29 October 2015

"Gamarjobat" & "Bodishi" in the Same Day

This evening, an adult Georgian male apologized to me (ბოდიში, that is, "bodishi"; I heard it clearly) for stepping right in front of me as he took four quick steps from the door of the market to his black crossover idling awkwardly on the sidewalk. Earlier, a მეეზოვე (that is, a "meezove" or дворник - "dvornik" - in Russiangreeted me (გამარჯობათ, that is, "gamarjobat"; I even heard the "t") as I walked to the metro. Meezove-s are the men and women who dutifully sweep the streets in between the apartment blocs in Gldani every weekday morning. While they may very well be the Shudras of the Georgian labor force, they seem to me to be some of its hardest workers, sweeping up everything from dry leaves to plastic bottles to the butts of cigarettes and shells of sunflower seeds.

Even though the Peace Corps recommends "XXXXX" in the name of safety and security, it is difficult to integrate into a community without an established commuter route or a favorite grocery or bakery. So I walk to the metro station at about the same time every morning, down the same streets, passing the same distracted grandfather walking his little grandson, the same corpulent, 40-something woman with earphones in and trainers on, the same tall mother and even taller teenage son headed towards school, and the same street vendors setting out their oranges, potatoes, and cigarettes. I know whether or not I am on schedule based on where I pass these individuals. I smile politely or nod slightly when I see them and wonder where they are when I don't.

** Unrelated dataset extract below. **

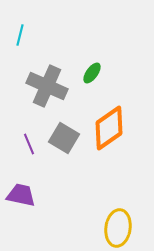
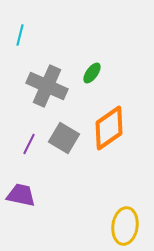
purple line: rotated 50 degrees clockwise
yellow ellipse: moved 7 px right, 2 px up
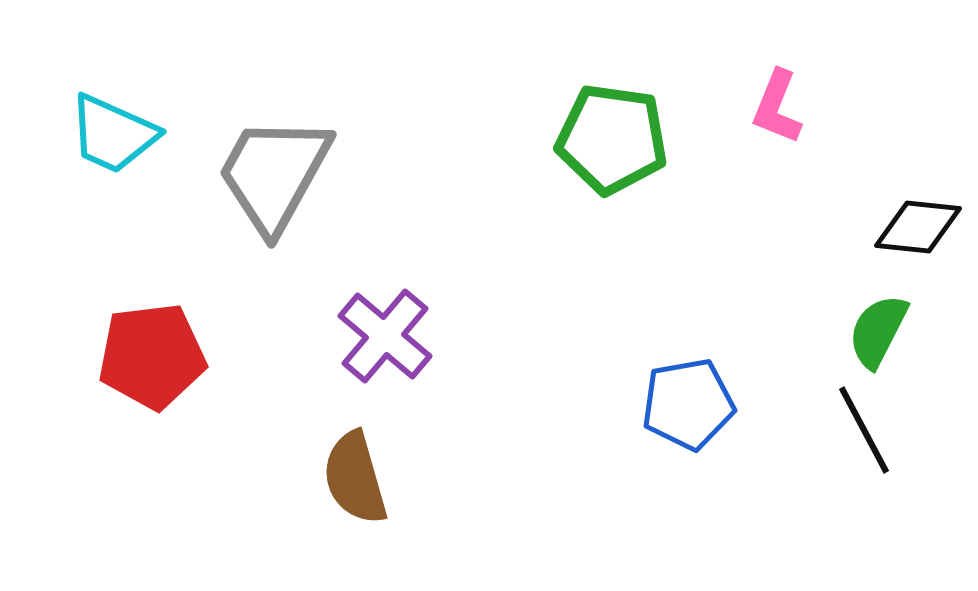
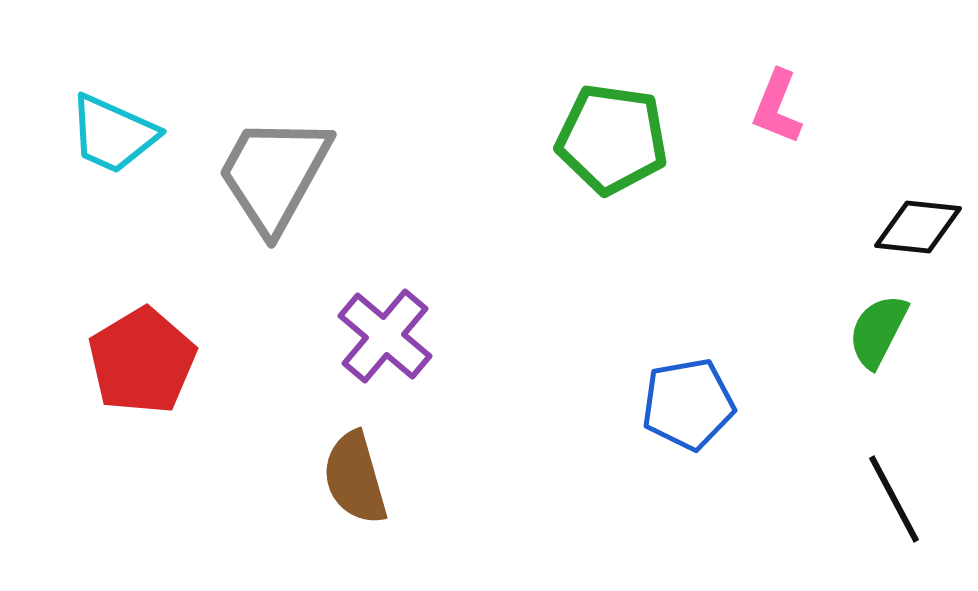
red pentagon: moved 10 px left, 5 px down; rotated 24 degrees counterclockwise
black line: moved 30 px right, 69 px down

I usually walk pass the meezove - a man probably in his 30s who looks a lot like my Uncle Jody did and probably has as many stories to tell - along one of the many nameless roads that are only as long as their towering apartment blocs are wide. I walked by him this past Monday and Tuesday - maybe his back was turned for the few seconds it took me to walk by or he was bent over brushing trash into a dustpan - until I finally got up enough courage yesterday - he was sweeping up alongside a parked car - to say "Garmajoba" to him. It was step, step, eye contact, step, speak, step, look away, step, step.

Had I just crossed an unseen line on the streets of Gldani? Had I broken an unnamed law of the church or violated an unwritten code of the 'hood? This morning, I found out. At about the same time, almost in the same place as yesterday, the meezove looked at me and said "Garmajobat" to which I replied, and, after 10 or 15 steps, I was relieved that no dusty, black Mercedes with tinted windows had rushed to the bottom of the street to set me straight.